Listed records:

● ● ● ● ●

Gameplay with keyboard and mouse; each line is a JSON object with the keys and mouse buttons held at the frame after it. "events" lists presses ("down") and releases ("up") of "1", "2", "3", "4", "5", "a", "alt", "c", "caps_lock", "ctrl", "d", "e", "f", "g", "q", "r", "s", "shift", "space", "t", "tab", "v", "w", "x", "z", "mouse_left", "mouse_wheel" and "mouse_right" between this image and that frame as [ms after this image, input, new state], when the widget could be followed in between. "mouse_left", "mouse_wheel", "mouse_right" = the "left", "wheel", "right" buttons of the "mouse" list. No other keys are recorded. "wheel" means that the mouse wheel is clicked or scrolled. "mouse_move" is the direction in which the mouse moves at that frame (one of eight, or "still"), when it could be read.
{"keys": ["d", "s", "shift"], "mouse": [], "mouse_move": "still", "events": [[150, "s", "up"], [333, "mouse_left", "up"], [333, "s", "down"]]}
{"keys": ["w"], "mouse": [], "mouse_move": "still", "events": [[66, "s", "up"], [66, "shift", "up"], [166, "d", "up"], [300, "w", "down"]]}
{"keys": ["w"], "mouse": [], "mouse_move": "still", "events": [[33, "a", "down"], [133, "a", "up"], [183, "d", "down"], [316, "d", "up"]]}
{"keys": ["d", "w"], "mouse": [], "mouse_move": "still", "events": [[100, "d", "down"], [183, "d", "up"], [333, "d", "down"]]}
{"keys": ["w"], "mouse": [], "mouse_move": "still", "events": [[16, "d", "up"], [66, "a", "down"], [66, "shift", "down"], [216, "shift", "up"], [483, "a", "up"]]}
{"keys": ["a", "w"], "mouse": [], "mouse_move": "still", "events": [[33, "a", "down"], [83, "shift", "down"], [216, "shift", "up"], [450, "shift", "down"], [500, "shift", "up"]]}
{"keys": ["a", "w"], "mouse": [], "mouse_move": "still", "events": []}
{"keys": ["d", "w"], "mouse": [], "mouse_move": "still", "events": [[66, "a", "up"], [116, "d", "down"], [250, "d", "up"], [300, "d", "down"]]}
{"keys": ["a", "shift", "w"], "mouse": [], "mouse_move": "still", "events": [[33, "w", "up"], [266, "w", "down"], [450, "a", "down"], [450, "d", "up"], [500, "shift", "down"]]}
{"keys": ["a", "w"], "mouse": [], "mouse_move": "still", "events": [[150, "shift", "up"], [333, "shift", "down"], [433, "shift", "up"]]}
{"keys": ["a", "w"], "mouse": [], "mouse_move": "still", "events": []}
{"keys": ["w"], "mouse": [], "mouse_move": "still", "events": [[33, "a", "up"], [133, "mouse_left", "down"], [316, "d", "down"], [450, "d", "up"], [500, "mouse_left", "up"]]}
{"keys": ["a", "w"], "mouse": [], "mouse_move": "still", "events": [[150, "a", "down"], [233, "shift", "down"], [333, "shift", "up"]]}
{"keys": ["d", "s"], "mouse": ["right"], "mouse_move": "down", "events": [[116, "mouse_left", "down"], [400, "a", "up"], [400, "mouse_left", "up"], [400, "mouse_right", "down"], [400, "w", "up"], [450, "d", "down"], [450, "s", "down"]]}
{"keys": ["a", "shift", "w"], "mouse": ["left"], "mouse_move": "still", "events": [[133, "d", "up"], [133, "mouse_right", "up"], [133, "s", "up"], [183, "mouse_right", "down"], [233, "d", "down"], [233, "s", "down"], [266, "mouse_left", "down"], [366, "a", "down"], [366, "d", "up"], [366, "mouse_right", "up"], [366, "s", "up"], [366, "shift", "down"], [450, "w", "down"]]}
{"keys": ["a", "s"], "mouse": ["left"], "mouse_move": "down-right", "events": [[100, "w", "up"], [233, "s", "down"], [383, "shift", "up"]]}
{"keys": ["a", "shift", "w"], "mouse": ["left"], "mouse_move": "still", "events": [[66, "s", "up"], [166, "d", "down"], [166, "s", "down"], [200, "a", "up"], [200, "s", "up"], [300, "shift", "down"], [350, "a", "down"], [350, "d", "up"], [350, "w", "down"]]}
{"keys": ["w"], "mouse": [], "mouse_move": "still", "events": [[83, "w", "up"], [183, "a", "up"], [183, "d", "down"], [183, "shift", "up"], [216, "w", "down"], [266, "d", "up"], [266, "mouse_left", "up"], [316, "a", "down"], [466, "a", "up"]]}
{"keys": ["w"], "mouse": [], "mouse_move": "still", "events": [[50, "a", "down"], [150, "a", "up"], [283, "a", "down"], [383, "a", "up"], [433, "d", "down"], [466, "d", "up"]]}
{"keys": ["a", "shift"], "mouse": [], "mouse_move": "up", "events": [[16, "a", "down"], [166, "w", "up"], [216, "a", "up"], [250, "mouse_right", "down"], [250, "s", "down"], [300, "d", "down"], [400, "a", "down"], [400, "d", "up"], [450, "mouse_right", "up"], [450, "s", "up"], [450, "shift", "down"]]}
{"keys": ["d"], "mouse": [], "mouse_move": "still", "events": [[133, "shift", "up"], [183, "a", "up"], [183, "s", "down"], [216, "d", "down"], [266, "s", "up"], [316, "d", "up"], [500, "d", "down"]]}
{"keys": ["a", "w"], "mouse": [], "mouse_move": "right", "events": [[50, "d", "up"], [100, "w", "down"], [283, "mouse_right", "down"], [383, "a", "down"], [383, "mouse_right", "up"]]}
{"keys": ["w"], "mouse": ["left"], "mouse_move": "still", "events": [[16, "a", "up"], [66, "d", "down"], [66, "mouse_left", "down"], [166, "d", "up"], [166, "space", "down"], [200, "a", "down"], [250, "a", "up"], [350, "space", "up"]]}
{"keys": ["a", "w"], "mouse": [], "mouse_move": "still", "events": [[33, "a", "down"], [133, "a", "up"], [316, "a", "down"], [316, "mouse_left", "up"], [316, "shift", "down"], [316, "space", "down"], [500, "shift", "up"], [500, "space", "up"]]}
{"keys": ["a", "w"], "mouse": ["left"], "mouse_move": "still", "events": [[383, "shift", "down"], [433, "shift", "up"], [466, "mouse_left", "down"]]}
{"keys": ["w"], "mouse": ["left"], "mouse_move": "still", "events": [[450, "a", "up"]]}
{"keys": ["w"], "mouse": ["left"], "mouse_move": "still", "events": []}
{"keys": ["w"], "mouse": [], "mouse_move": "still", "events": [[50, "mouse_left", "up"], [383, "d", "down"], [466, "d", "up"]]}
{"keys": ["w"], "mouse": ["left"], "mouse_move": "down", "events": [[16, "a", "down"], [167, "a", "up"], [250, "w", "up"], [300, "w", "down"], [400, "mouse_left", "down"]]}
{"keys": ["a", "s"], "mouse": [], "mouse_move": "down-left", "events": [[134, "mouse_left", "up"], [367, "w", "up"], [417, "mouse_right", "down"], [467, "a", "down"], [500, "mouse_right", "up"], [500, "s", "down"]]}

● ● ● ● ●

About this task:
Set down every entry once more, exactly as it was written above.

Result of the exercise:
Gameplay with keyboard and mouse; each line is a JSON object with the keys and mouse buttons held at the frame after it. "events" lists presses ("down") and releases ("up") of "1", "2", "3", "4", "5", "a", "alt", "c", "caps_lock", "ctrl", "d", "e", "f", "g", "q", "r", "s", "shift", "space", "t", "tab", "v", "w", "x", "z", "mouse_left", "mouse_wheel" and "mouse_right" between this image and that frame as [ms after this image, input, new state], when the widget could be followed in between. "mouse_left", "mouse_wheel", "mouse_right" = the "left", "wheel", "right" buttons of the "mouse" list. No other keys are recorded. "wheel" means that the mouse wheel is clicked or scrolled. "mouse_move" is the direction in which the mouse moves at that frame (one of eight, or "still"), when it could be read.
{"keys": ["d", "s", "shift"], "mouse": [], "mouse_move": "still", "events": [[150, "s", "up"], [333, "mouse_left", "up"], [333, "s", "down"]]}
{"keys": ["w"], "mouse": [], "mouse_move": "still", "events": [[66, "s", "up"], [66, "shift", "up"], [166, "d", "up"], [300, "w", "down"]]}
{"keys": ["w"], "mouse": [], "mouse_move": "still", "events": [[33, "a", "down"], [133, "a", "up"], [183, "d", "down"], [316, "d", "up"]]}
{"keys": ["d", "w"], "mouse": [], "mouse_move": "still", "events": [[100, "d", "down"], [183, "d", "up"], [333, "d", "down"]]}
{"keys": ["w"], "mouse": [], "mouse_move": "still", "events": [[16, "d", "up"], [66, "a", "down"], [66, "shift", "down"], [216, "shift", "up"], [483, "a", "up"]]}
{"keys": ["a", "w"], "mouse": [], "mouse_move": "still", "events": [[33, "a", "down"], [83, "shift", "down"], [216, "shift", "up"], [450, "shift", "down"], [500, "shift", "up"]]}
{"keys": ["a", "w"], "mouse": [], "mouse_move": "still", "events": []}
{"keys": ["d", "w"], "mouse": [], "mouse_move": "still", "events": [[66, "a", "up"], [116, "d", "down"], [250, "d", "up"], [300, "d", "down"]]}
{"keys": ["a", "shift", "w"], "mouse": [], "mouse_move": "still", "events": [[33, "w", "up"], [266, "w", "down"], [450, "a", "down"], [450, "d", "up"], [500, "shift", "down"]]}
{"keys": ["a", "w"], "mouse": [], "mouse_move": "still", "events": [[150, "shift", "up"], [333, "shift", "down"], [433, "shift", "up"]]}
{"keys": ["a", "w"], "mouse": [], "mouse_move": "still", "events": []}
{"keys": ["w"], "mouse": [], "mouse_move": "still", "events": [[33, "a", "up"], [133, "mouse_left", "down"], [316, "d", "down"], [450, "d", "up"], [500, "mouse_left", "up"]]}
{"keys": ["a", "w"], "mouse": [], "mouse_move": "still", "events": [[150, "a", "down"], [233, "shift", "down"], [333, "shift", "up"]]}
{"keys": ["d", "s"], "mouse": ["right"], "mouse_move": "down", "events": [[116, "mouse_left", "down"], [400, "a", "up"], [400, "mouse_left", "up"], [400, "mouse_right", "down"], [400, "w", "up"], [450, "d", "down"], [450, "s", "down"]]}
{"keys": ["a", "shift", "w"], "mouse": ["left"], "mouse_move": "still", "events": [[133, "d", "up"], [133, "mouse_right", "up"], [133, "s", "up"], [183, "mouse_right", "down"], [233, "d", "down"], [233, "s", "down"], [266, "mouse_left", "down"], [366, "a", "down"], [366, "d", "up"], [366, "mouse_right", "up"], [366, "s", "up"], [366, "shift", "down"], [450, "w", "down"]]}
{"keys": ["a", "s"], "mouse": ["left"], "mouse_move": "down-right", "events": [[100, "w", "up"], [233, "s", "down"], [383, "shift", "up"]]}
{"keys": ["a", "shift", "w"], "mouse": ["left"], "mouse_move": "still", "events": [[66, "s", "up"], [166, "d", "down"], [166, "s", "down"], [200, "a", "up"], [200, "s", "up"], [300, "shift", "down"], [350, "a", "down"], [350, "d", "up"], [350, "w", "down"]]}
{"keys": ["w"], "mouse": [], "mouse_move": "still", "events": [[83, "w", "up"], [183, "a", "up"], [183, "d", "down"], [183, "shift", "up"], [216, "w", "down"], [266, "d", "up"], [266, "mouse_left", "up"], [316, "a", "down"], [466, "a", "up"]]}
{"keys": ["w"], "mouse": [], "mouse_move": "still", "events": [[50, "a", "down"], [150, "a", "up"], [283, "a", "down"], [383, "a", "up"], [433, "d", "down"], [466, "d", "up"]]}
{"keys": ["a", "shift"], "mouse": [], "mouse_move": "up", "events": [[16, "a", "down"], [166, "w", "up"], [216, "a", "up"], [250, "mouse_right", "down"], [250, "s", "down"], [300, "d", "down"], [400, "a", "down"], [400, "d", "up"], [450, "mouse_right", "up"], [450, "s", "up"], [450, "shift", "down"]]}
{"keys": ["d"], "mouse": [], "mouse_move": "still", "events": [[133, "shift", "up"], [183, "a", "up"], [183, "s", "down"], [216, "d", "down"], [266, "s", "up"], [316, "d", "up"], [500, "d", "down"]]}
{"keys": ["a", "w"], "mouse": [], "mouse_move": "right", "events": [[50, "d", "up"], [100, "w", "down"], [283, "mouse_right", "down"], [383, "a", "down"], [383, "mouse_right", "up"]]}
{"keys": ["w"], "mouse": ["left"], "mouse_move": "still", "events": [[16, "a", "up"], [66, "d", "down"], [66, "mouse_left", "down"], [166, "d", "up"], [166, "space", "down"], [200, "a", "down"], [250, "a", "up"], [350, "space", "up"]]}
{"keys": ["a", "w"], "mouse": [], "mouse_move": "still", "events": [[33, "a", "down"], [133, "a", "up"], [316, "a", "down"], [316, "mouse_left", "up"], [316, "shift", "down"], [316, "space", "down"], [500, "shift", "up"], [500, "space", "up"]]}
{"keys": ["a", "w"], "mouse": ["left"], "mouse_move": "still", "events": [[383, "shift", "down"], [433, "shift", "up"], [466, "mouse_left", "down"]]}
{"keys": ["w"], "mouse": ["left"], "mouse_move": "still", "events": [[450, "a", "up"]]}
{"keys": ["w"], "mouse": ["left"], "mouse_move": "still", "events": []}
{"keys": ["w"], "mouse": [], "mouse_move": "still", "events": [[50, "mouse_left", "up"], [383, "d", "down"], [466, "d", "up"]]}
{"keys": ["w"], "mouse": ["left"], "mouse_move": "down", "events": [[16, "a", "down"], [167, "a", "up"], [250, "w", "up"], [300, "w", "down"], [400, "mouse_left", "down"]]}
{"keys": ["a", "s"], "mouse": [], "mouse_move": "down-left", "events": [[134, "mouse_left", "up"], [367, "w", "up"], [417, "mouse_right", "down"], [467, "a", "down"], [500, "mouse_right", "up"], [500, "s", "down"]]}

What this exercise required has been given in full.